In literature, Sasquatch has always represented the unattainable wild, the animal experience of humanity that we bargained away in exchange for wi-fi and pants. And literary fiction has always handled bigfoot gingerly, as though the writers are embarrassed to be writing about such a far-out concept. Portland author Molly Gloss's Wild Life is maybe the most prominent example of Northwest bigfoot fiction, and it's a half-successful novel. Gloss cloaks her Sasquatch in florid descriptions of nature, never fully reveling in the tabloid allure of the subject matter. Bigfoot's literary life seemed destined to echo his life as a tall tale: He was doomed to a brief sighting in a Pynchon novel, a moment of glory as a metaphor in a skeptical Sherman Alexie poem (the first stanza of his "The Sasquatch Poems" reads "I believe in Sasquatch/just as much as I believe in God/which is not logical/since more people have seen Sasquatch/than have seen God"), and the embrace of dozens of nerds in fringy science-fiction novels.
Spokane author Sharma Shields's debut novel, The Sasquatch Hunter's Almanac, changes all that. Shields is not ashamed of bigfoot—she drags him out of blurry photographs and into the spotlight in the very first chapter of the book. This Sasquatch arrives wearing "a filthy pin-striped suit" over his gigantic body, which reeks like "a musty bearskin rug singed with a lit match." He can't really talk, but he's introduced as "Mr. Krantz," and he's eager to please his audience. A woman named Vanessa introduces Mr. Krantz to her son, Eli, and soon Mr. Krantz is trying to dance and play the piano to entertain the child. While dancing, his pants burst open and "the lopsided bulging serpent of Mr. Krantz's penis" flops about. The Sasquatch tries and fails, with "an embarrassed shrug," to protect his dignity. And then Vanessa runs off with Mr. Krantz, abandoning her child to be raised by his father as she becomes bigfoot's bride. "They hastened into the woods together," Shields writes, "extinguished by the trees."
It's a hell of an opening salvo in a hell of a book. Almanac is the newest entry in a tradition of Northwest magical realism made popular by Tom Robbins, in which the fantastic and the mundane circle each other until you're not sure who is the hunter and who is the prey. It's a novel of shifting perspectives that follows Eli's family from 1943 through 2006, focusing in brief moments on his daughters and wives and mother as they find their way in a world full of lake monsters and unicorns that lose massive amounts of silver blood when they're struck by cars and all sorts of supernatural threats. Almanac reads almost like a novel in stories—there's an early-2000s literary trend that deserved to die—but it turns out to be more of a mosaic, a narrative game of spin the bottle that accrues meaning by focusing on one perspective at a time.
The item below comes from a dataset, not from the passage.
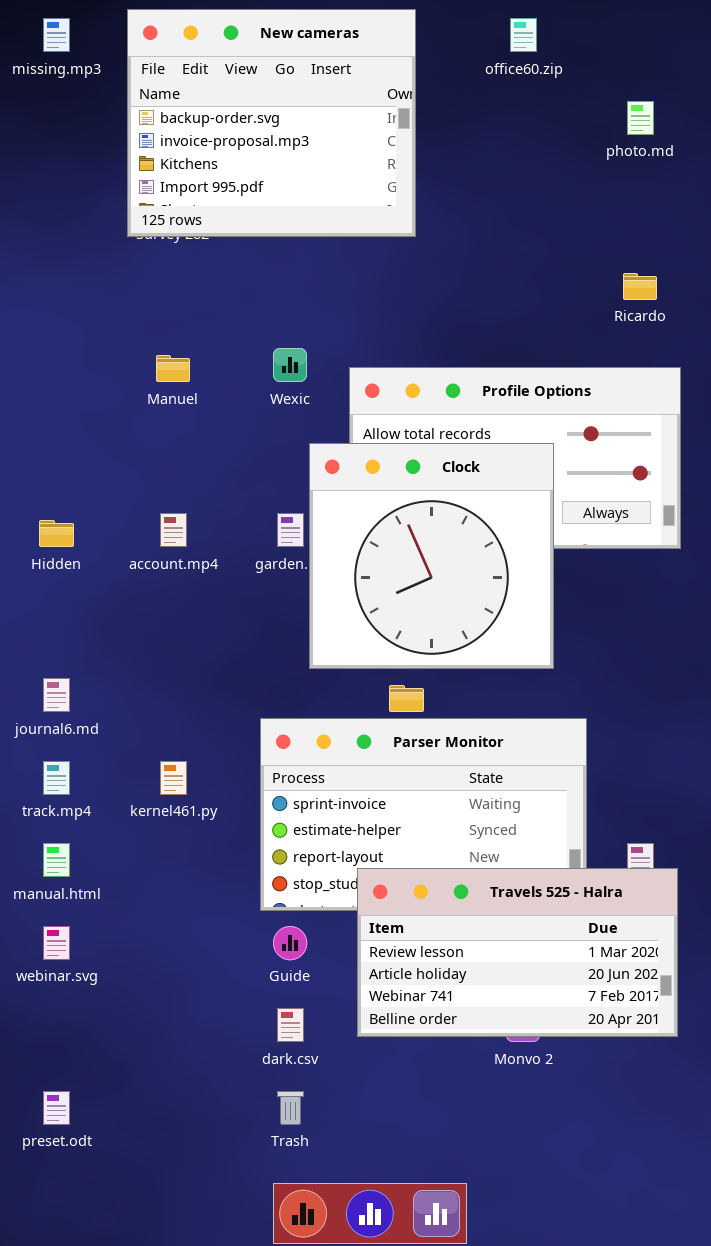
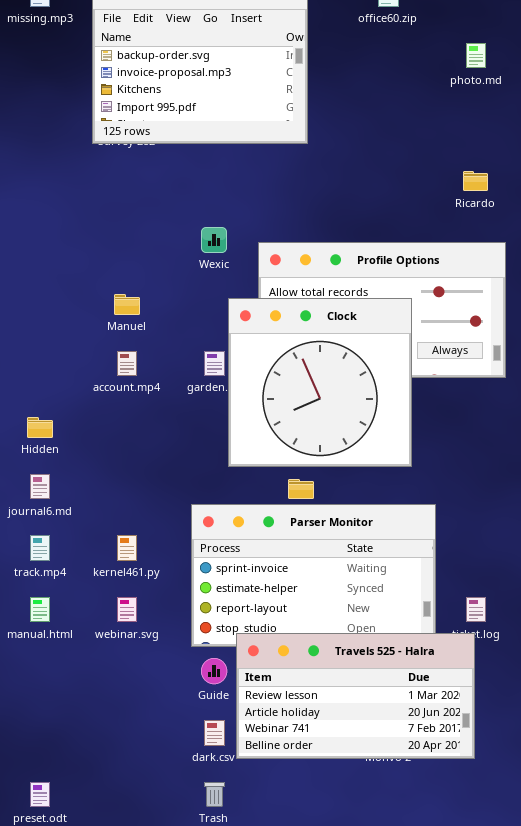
Manuel: [156,355,190,382] -> [114,294,140,315], moved
Hidden: [39,520,74,547] -> [27,417,53,438], moved
Travels 525 - Halra: [357,868,678,1037] -> [236,633,475,759], moved
webinar.svg: [43,926,70,960] -> [117,597,137,622], moved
In the 1950s, one chapter surveys Vanessa's life as Mr. Krantz's wife. She's sexually satisfied—bigfoot, it seems, is a horndog—but they sometimes encounter cultural differences. Mr. Krantz built an outhouse for Vanessa, but he doesn't want to use it:
He preferred to shit in the woods. He liked to share the smell with the forest and all of its creatures. It was a smell that said, I am here. I am here and, yes, smell how powerful I am! Only a thing as big and powerful as me would deposit such a smelly shit here! I am amazing!
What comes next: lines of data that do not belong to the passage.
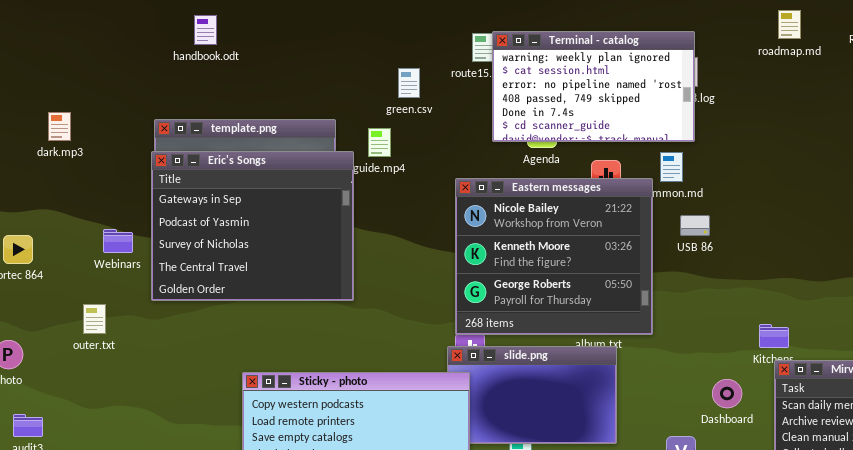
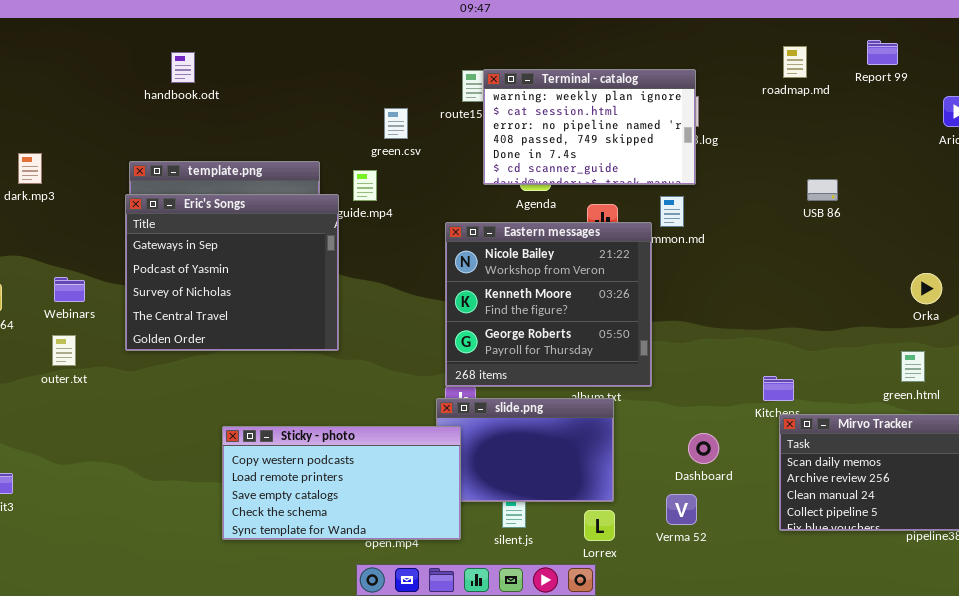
USB 86: [680,215,710,236] -> [807,179,838,201], moved
Webinars: [103,229,133,253] -> [54,277,85,302], moved
outer.txt: [83,304,106,334] -> [52,335,76,366], moved
Dashboard: [712,379,742,408] -> [688,433,719,464], moved

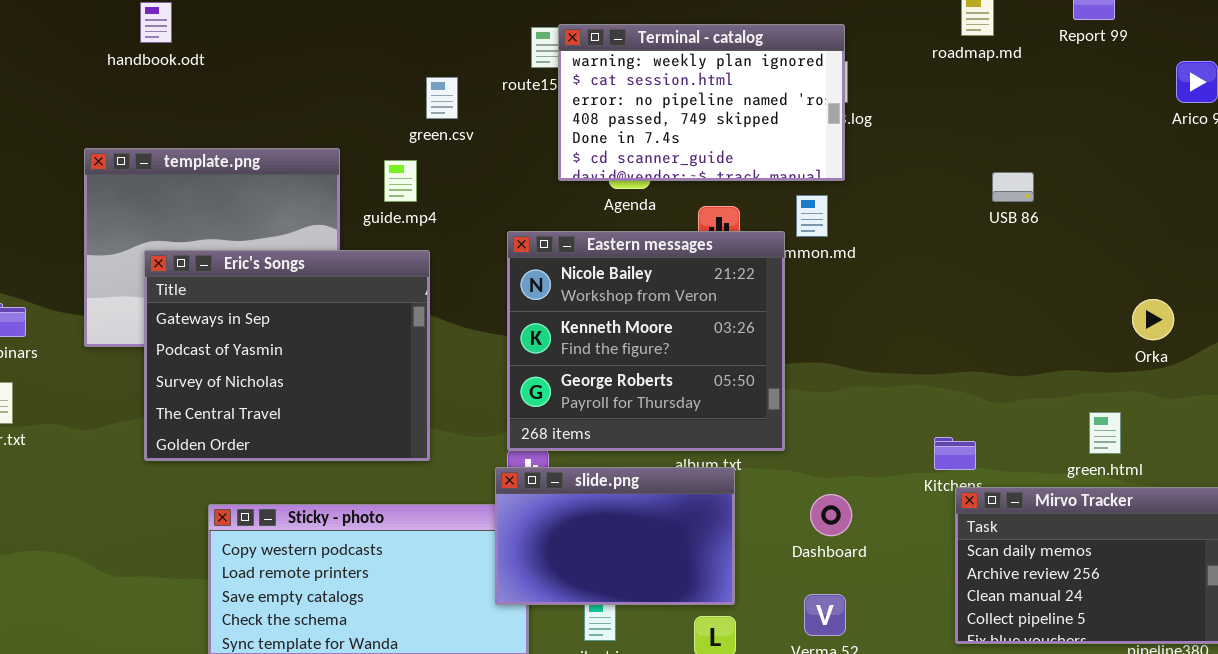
Eric's Songs: [125,194,339,351] -> [144,250,430,461], moved
green.html: [901,351,925,382] -> [1089,412,1121,454], moved
slide.png: [436,398,614,502] -> [495,467,735,605], raised
Dashboard: [688,433,719,464] -> [810,494,852,536], moved

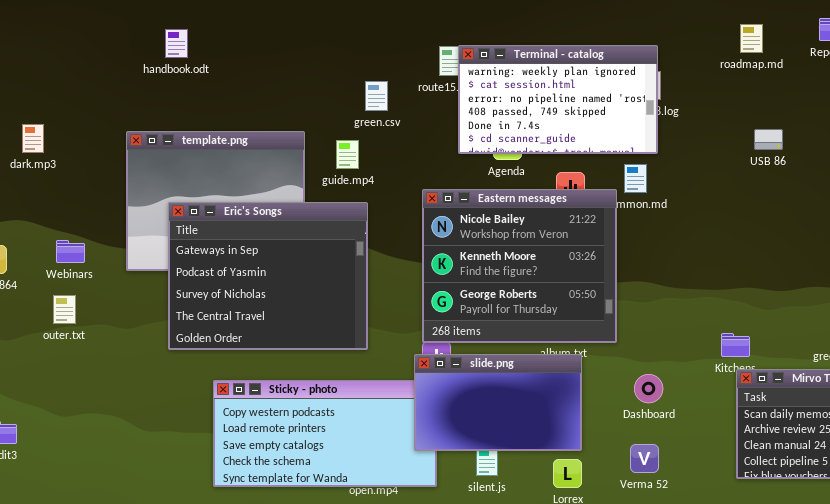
USB 86: [992,172,1034,202] -> [754,129,783,150], moved

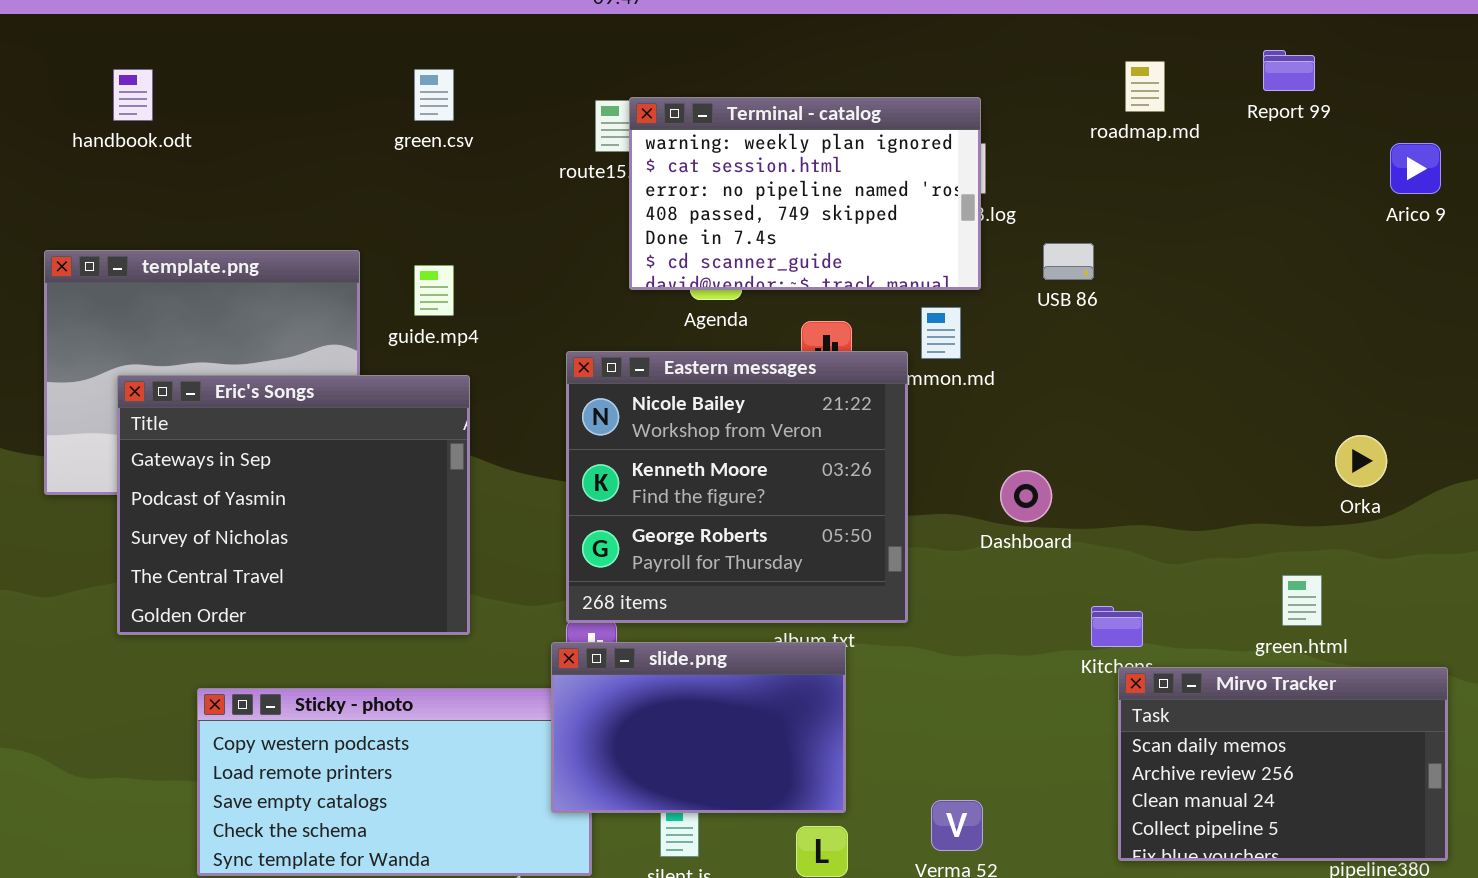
green.csv: [365,81,388,111] -> [414,69,454,121], moved
USB 86: [754,129,783,150] -> [1043,243,1094,280], moved
Dashboard: [634,374,663,403] -> [1000,470,1052,522], moved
When we meet Eli again, he's become a podiatrist—in that first meeting, he focused on Mr. Krantz's "wide, shoeless feet, two hairy sleds that moved noiselessly over the wooden floorboards as through a soft snow"—and an amateur bigfoot hunter. While sitting in on an elementary-school concert starring one of his children, he pouts, "Why did children always force themselves into the center of everyone's attention? Why did they demand the sum total of one's affections and abilities?"
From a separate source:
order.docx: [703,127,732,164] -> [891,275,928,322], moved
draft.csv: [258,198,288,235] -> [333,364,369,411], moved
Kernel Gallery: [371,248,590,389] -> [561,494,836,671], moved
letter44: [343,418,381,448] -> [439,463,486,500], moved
As Eli obsesses over proving the existence of a monster nobody else believes in, the women in his life are forced to react to his choices in different ways. His ex-wife quietly loses her mind. One of his daughters rebels (rather than getting a tattoo or a risqué piercing, her rebellion comes in the form of grand theft auto), another tries to become an ideal suburban mom.
Someone reflects near the end of the book, "You did a number on us all, didn't you, Eli? Or did we all do it to ourselves?" Eli doesn't answer. He can't. He's too busy chasing monsters.